Era yo agregada cultural de México en Venezuela cuando falleció Carlos Fuentes, y me invitaron entonces a escribir una nota para el suplemento Papel literario del diario El Nacional. Era sobre mi primer acercamiento a la obra de Fuentes. Caí en cuenta de que conocí su obra no en el papel, sino en el cine, a través del guion que realizó para la película Los caifanes, de Juan Ibáñez.
Ahora que me piden unas líneas a propósito del centenario de Juan Rulfo, vuelvo a sorprenderme al reconocer que antes de leer El llano en llamas o Pedro Páramo, llegué a la obra de Rulfo por el texto que escribió para el filme La fórmula secreta, de Rubén Gámez. Debo haber tenido once o doce años, y la ventura de contar con un profesor joven que revelaba a la alumna su afición por el cine experimental. No logro recordar si fue en la mesa de noche de mi abuelo, en su pequeña biblioteca o si fue en la librería El Sótano donde encontré el ejemplar de El llano en llamas, en la edición de la Colección Popular del Fondo de Cultura Económica. El libro tenía una portada clara, con volutas en rojo y negro que semejaban llamas dibujadas con trazos no realistas.
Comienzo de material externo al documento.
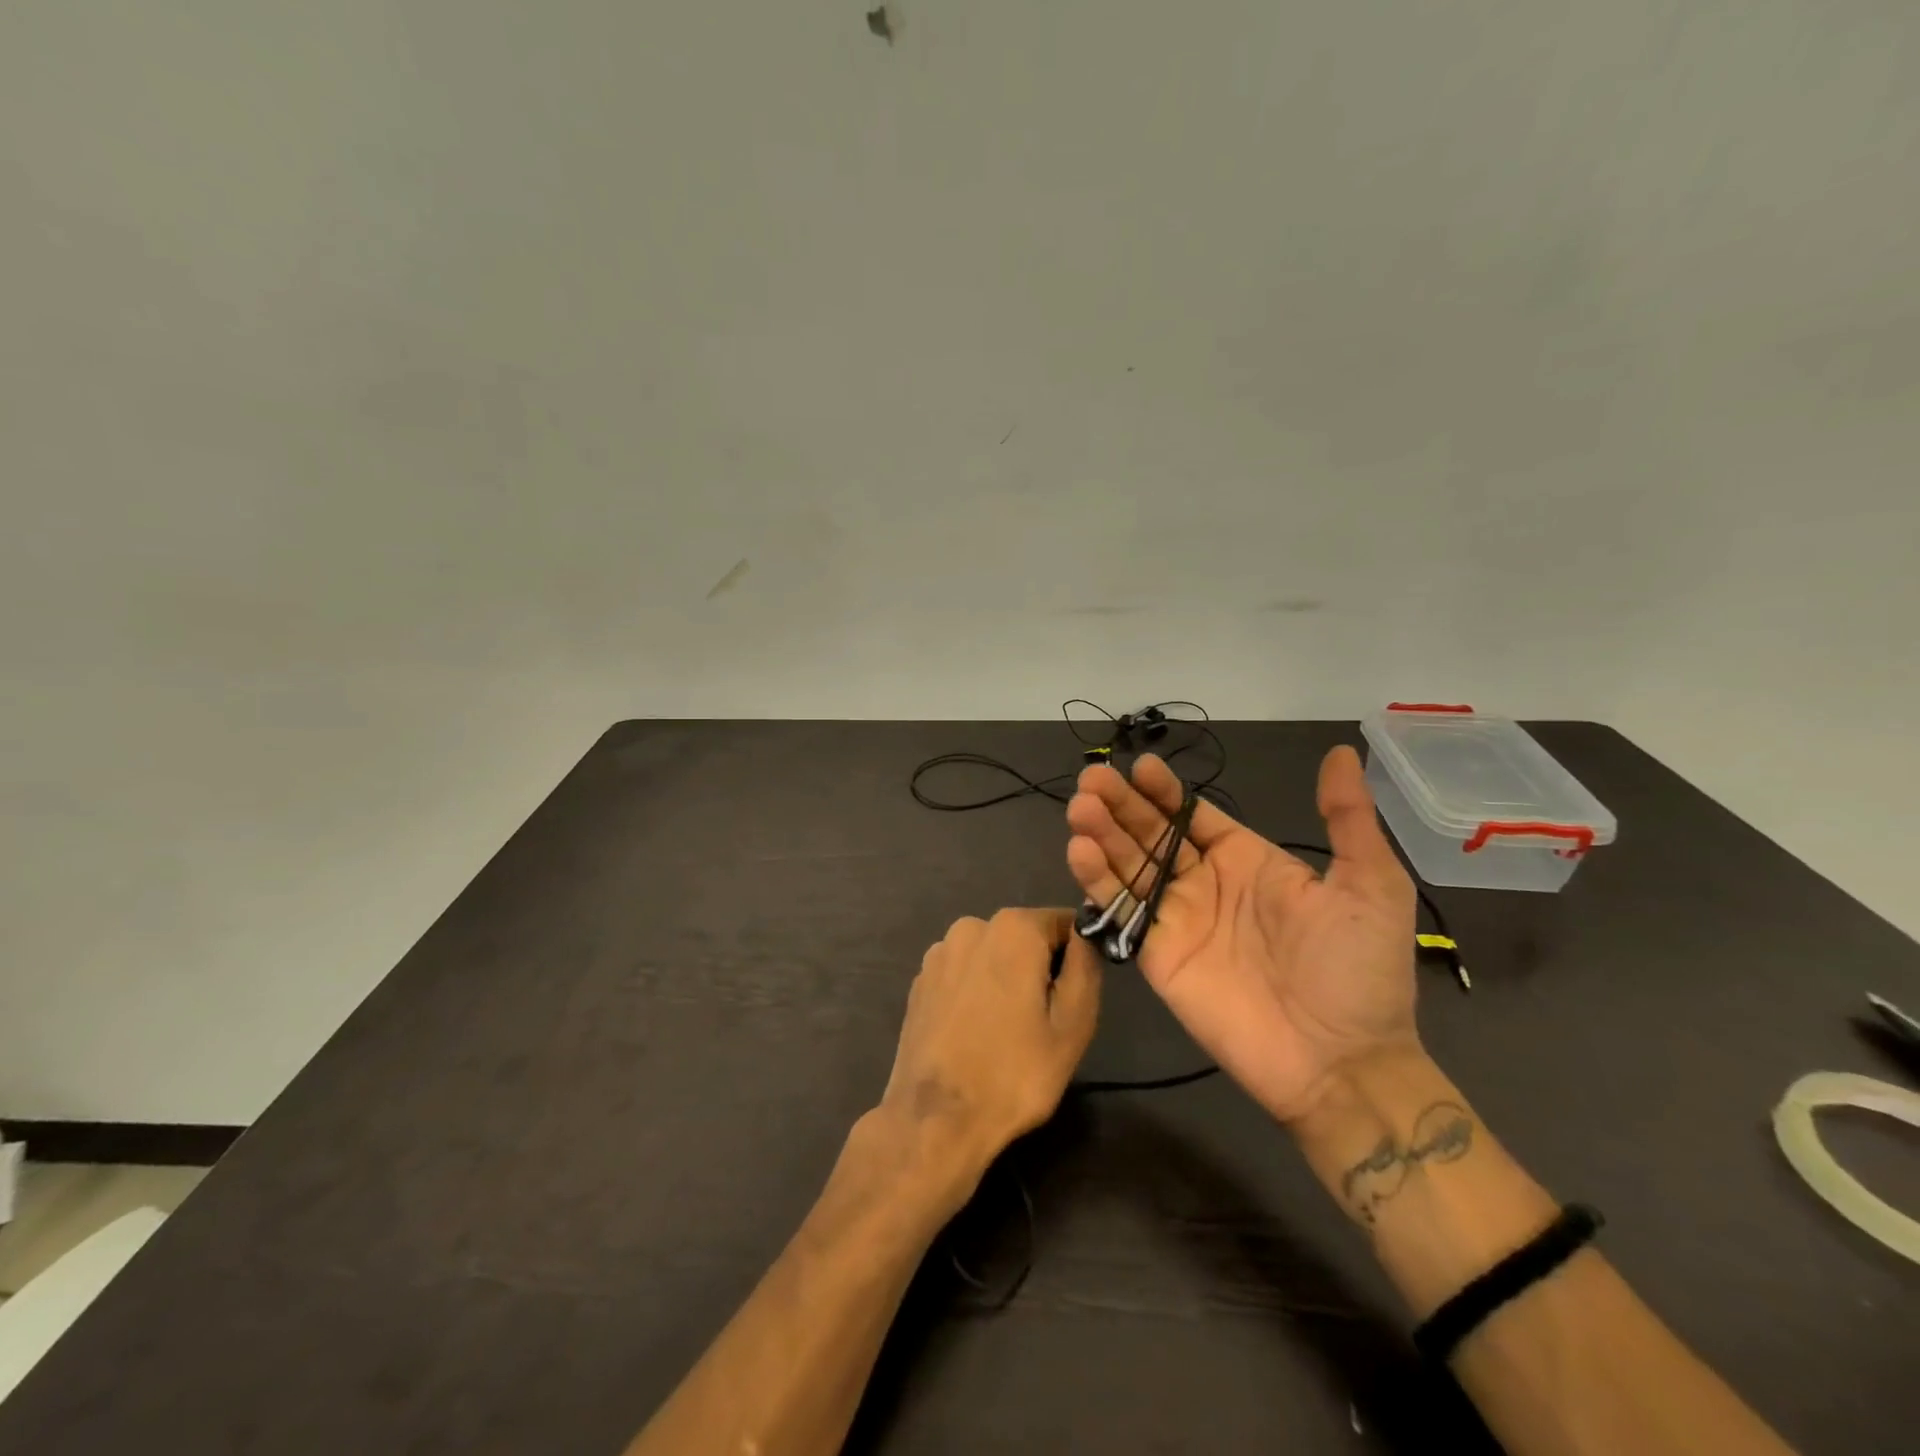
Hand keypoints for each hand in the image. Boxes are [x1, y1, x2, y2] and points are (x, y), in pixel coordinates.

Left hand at [879, 908, 1101, 1188]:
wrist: (936, 1119)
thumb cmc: (1015, 1073)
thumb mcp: (1074, 1024)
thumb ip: (1085, 967)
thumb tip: (1083, 937)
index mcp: (1013, 928)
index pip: (1062, 923)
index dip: (1075, 957)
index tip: (1072, 998)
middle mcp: (971, 926)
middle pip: (1024, 937)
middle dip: (1038, 969)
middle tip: (1042, 1022)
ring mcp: (939, 952)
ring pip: (991, 955)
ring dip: (1004, 980)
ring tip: (1005, 1031)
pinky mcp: (920, 980)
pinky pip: (963, 974)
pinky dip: (974, 992)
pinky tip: (973, 1033)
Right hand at [1065, 746, 1418, 1123]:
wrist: (1341, 1063)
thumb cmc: (1359, 971)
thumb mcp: (1370, 884)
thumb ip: (1347, 818)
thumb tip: (1342, 752)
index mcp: (1246, 860)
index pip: (1191, 814)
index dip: (1164, 791)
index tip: (1140, 767)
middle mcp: (1204, 882)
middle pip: (1151, 833)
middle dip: (1121, 804)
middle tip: (1093, 778)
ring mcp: (1176, 918)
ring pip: (1128, 865)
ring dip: (1101, 834)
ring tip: (1080, 808)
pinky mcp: (1155, 954)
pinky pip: (1121, 911)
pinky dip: (1097, 881)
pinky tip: (1079, 850)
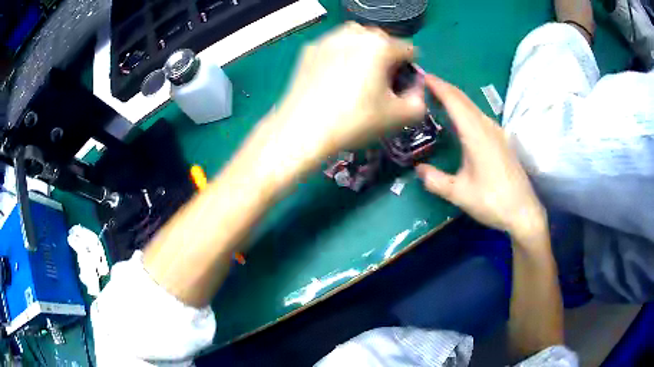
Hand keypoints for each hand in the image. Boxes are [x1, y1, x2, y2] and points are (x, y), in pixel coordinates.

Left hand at [271, 22, 425, 158]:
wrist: (302, 130)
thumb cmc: (355, 121)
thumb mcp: (399, 117)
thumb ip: (419, 100)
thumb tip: (416, 89)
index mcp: (381, 46)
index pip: (408, 49)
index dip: (409, 68)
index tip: (401, 86)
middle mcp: (355, 34)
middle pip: (382, 39)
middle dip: (387, 57)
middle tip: (379, 81)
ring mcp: (329, 39)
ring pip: (357, 37)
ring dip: (364, 50)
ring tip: (358, 74)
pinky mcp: (309, 49)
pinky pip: (334, 44)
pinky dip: (341, 54)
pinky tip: (334, 76)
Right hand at [416, 75, 546, 240]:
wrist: (523, 211)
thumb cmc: (492, 200)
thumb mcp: (459, 194)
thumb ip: (435, 180)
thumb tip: (418, 169)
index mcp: (476, 134)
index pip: (454, 101)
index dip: (438, 86)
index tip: (422, 76)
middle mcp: (488, 127)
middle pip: (464, 99)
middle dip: (445, 88)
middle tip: (425, 84)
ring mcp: (497, 132)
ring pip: (473, 107)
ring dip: (456, 98)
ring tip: (438, 97)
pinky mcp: (502, 140)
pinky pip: (480, 116)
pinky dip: (465, 109)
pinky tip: (460, 118)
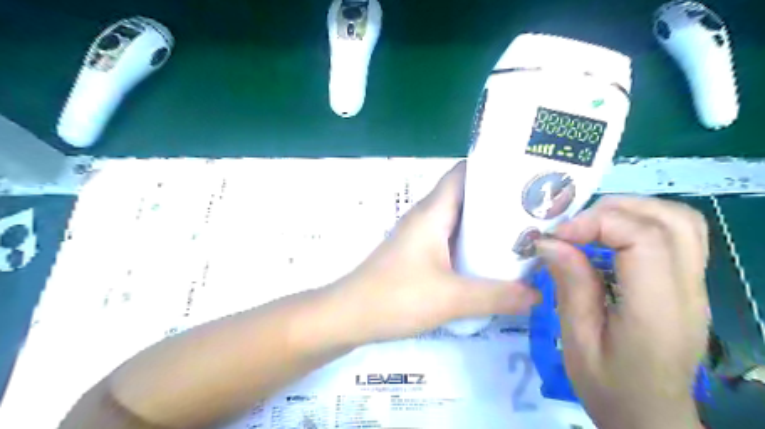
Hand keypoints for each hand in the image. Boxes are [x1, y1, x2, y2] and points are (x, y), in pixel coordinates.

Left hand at [332, 160, 539, 343]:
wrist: (349, 315)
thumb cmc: (396, 297)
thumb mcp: (452, 298)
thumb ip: (497, 295)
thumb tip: (538, 293)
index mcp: (433, 212)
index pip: (464, 173)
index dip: (494, 168)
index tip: (527, 176)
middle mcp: (426, 217)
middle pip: (467, 196)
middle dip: (499, 200)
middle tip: (536, 210)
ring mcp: (420, 235)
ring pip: (459, 220)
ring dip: (487, 225)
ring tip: (523, 233)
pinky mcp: (418, 254)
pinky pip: (451, 240)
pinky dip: (472, 244)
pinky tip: (491, 260)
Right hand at [534, 197, 707, 427]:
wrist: (651, 416)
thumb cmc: (609, 385)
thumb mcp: (577, 339)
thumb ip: (570, 285)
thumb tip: (550, 242)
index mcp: (657, 310)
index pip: (644, 239)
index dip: (596, 224)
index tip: (557, 236)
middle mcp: (687, 291)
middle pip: (670, 220)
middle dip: (613, 210)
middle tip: (573, 227)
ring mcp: (696, 286)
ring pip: (681, 221)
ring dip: (632, 211)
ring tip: (591, 225)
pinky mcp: (690, 286)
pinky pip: (680, 235)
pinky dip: (644, 222)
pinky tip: (612, 237)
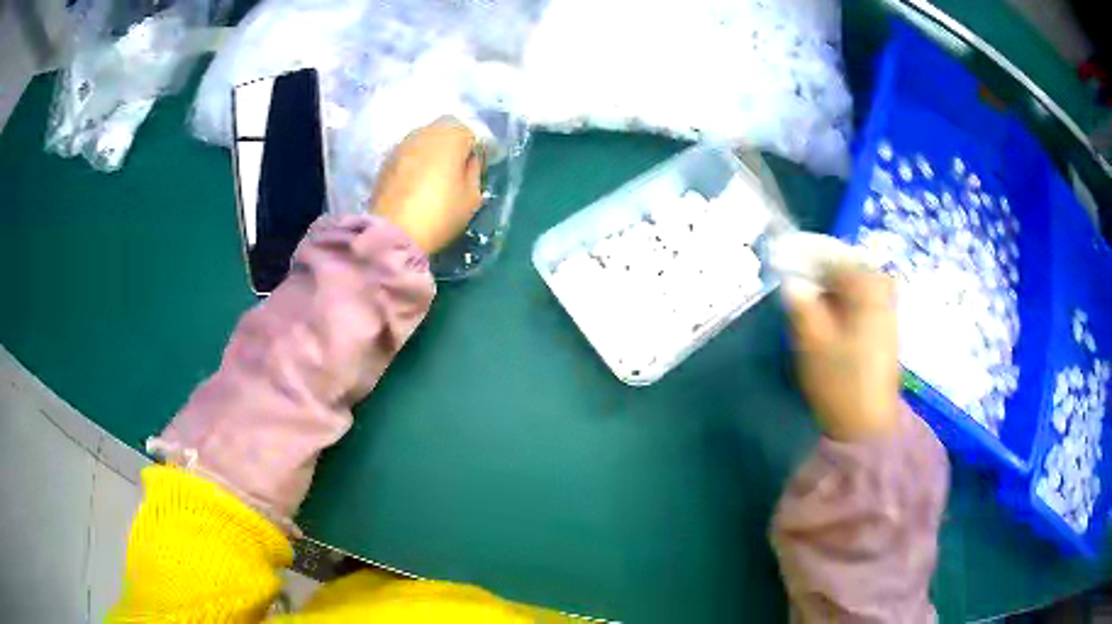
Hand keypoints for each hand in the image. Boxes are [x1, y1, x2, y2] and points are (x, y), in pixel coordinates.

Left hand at [371, 117, 483, 254]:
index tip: (476, 168)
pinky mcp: (385, 162)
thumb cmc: (440, 213)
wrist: (393, 233)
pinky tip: (415, 186)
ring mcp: (400, 146)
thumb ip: (474, 172)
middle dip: (451, 147)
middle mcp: (424, 132)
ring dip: (430, 154)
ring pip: (422, 142)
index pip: (470, 133)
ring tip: (433, 179)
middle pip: (443, 131)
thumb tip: (468, 161)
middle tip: (455, 172)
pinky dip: (414, 164)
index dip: (475, 150)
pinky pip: (407, 156)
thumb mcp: (472, 197)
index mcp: (450, 136)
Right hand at [785, 268, 899, 440]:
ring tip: (805, 299)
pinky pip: (859, 300)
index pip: (832, 255)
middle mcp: (882, 290)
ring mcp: (887, 309)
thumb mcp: (811, 341)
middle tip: (792, 282)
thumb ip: (800, 304)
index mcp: (867, 287)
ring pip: (852, 284)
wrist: (867, 425)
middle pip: (845, 266)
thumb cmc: (840, 381)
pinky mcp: (884, 327)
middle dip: (818, 270)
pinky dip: (840, 302)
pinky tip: (825, 317)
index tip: (780, 261)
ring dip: (828, 287)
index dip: (803, 255)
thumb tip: (790, 279)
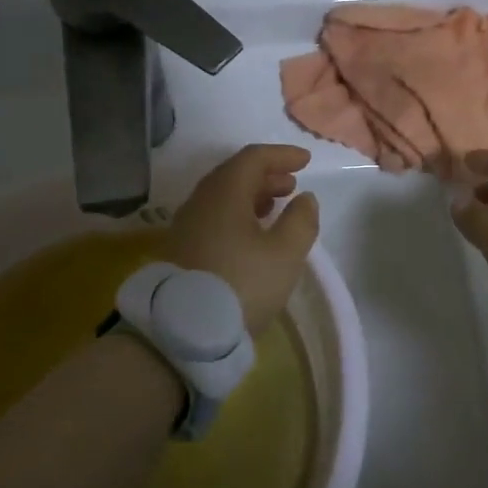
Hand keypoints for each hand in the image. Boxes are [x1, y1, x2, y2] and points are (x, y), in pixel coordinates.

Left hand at [167, 145, 320, 333]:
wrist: (184, 332)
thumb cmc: (242, 284)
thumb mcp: (285, 254)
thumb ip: (301, 221)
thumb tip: (304, 198)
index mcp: (224, 192)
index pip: (253, 158)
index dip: (282, 155)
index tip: (306, 161)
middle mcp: (200, 201)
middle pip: (234, 174)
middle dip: (266, 175)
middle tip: (291, 184)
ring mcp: (186, 225)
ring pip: (222, 197)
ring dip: (251, 195)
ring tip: (275, 207)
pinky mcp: (181, 249)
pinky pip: (213, 216)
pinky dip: (237, 213)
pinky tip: (251, 233)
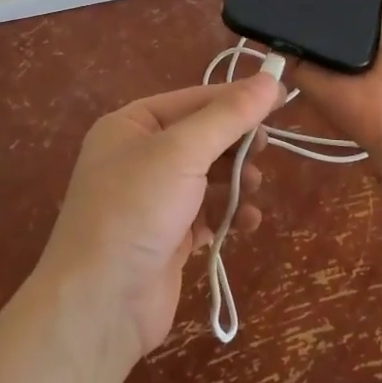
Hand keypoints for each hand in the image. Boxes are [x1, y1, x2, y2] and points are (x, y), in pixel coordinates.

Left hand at [38, 75, 281, 358]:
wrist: (100, 303)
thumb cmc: (136, 209)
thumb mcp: (182, 151)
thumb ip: (229, 116)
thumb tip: (271, 79)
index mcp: (131, 125)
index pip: (194, 99)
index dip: (237, 98)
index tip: (281, 97)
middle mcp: (139, 157)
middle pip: (203, 138)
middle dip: (235, 144)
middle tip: (263, 149)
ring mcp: (153, 199)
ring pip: (209, 176)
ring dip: (235, 180)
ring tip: (251, 188)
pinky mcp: (168, 237)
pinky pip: (208, 213)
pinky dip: (229, 214)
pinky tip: (247, 222)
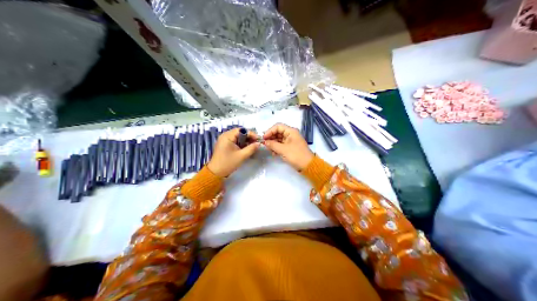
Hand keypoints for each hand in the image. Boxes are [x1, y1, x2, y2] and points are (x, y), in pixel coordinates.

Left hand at [206, 128, 261, 176]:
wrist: (216, 172)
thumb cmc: (228, 163)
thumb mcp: (242, 156)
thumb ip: (251, 148)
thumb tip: (259, 143)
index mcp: (227, 136)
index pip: (241, 130)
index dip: (251, 134)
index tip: (258, 139)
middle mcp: (225, 136)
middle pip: (239, 132)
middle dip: (249, 137)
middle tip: (256, 143)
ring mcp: (224, 140)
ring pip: (237, 137)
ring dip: (245, 140)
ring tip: (252, 146)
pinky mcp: (224, 145)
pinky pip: (234, 140)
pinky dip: (241, 143)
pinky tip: (246, 148)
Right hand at [261, 122, 312, 171]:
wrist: (308, 165)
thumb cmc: (296, 155)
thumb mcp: (283, 149)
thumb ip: (272, 144)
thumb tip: (264, 142)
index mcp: (291, 131)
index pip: (278, 126)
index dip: (270, 131)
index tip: (264, 138)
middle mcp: (291, 134)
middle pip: (278, 132)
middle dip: (271, 138)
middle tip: (265, 145)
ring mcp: (291, 141)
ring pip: (279, 139)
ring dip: (273, 144)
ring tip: (269, 150)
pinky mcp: (290, 148)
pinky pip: (281, 145)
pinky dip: (277, 148)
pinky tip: (274, 153)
Me atrapó la escritura de Rulfo, la aridez de los paisajes, las palabras escuetas, los silencios. Reconocía en esa forma, de poco hablar, a mis tíos abuelos, a quienes de tanto en tanto visitaba en San Juan de los Lagos, Jalisco.
En la edición de la FIL Lima de este año, México será el país invitado de honor. Ante este escenario se hace imprescindible volver la mirada a Rulfo, a esa esencia de lo mexicano, sin asomo de glorificación nacionalista, que hace de la suya una obra universal.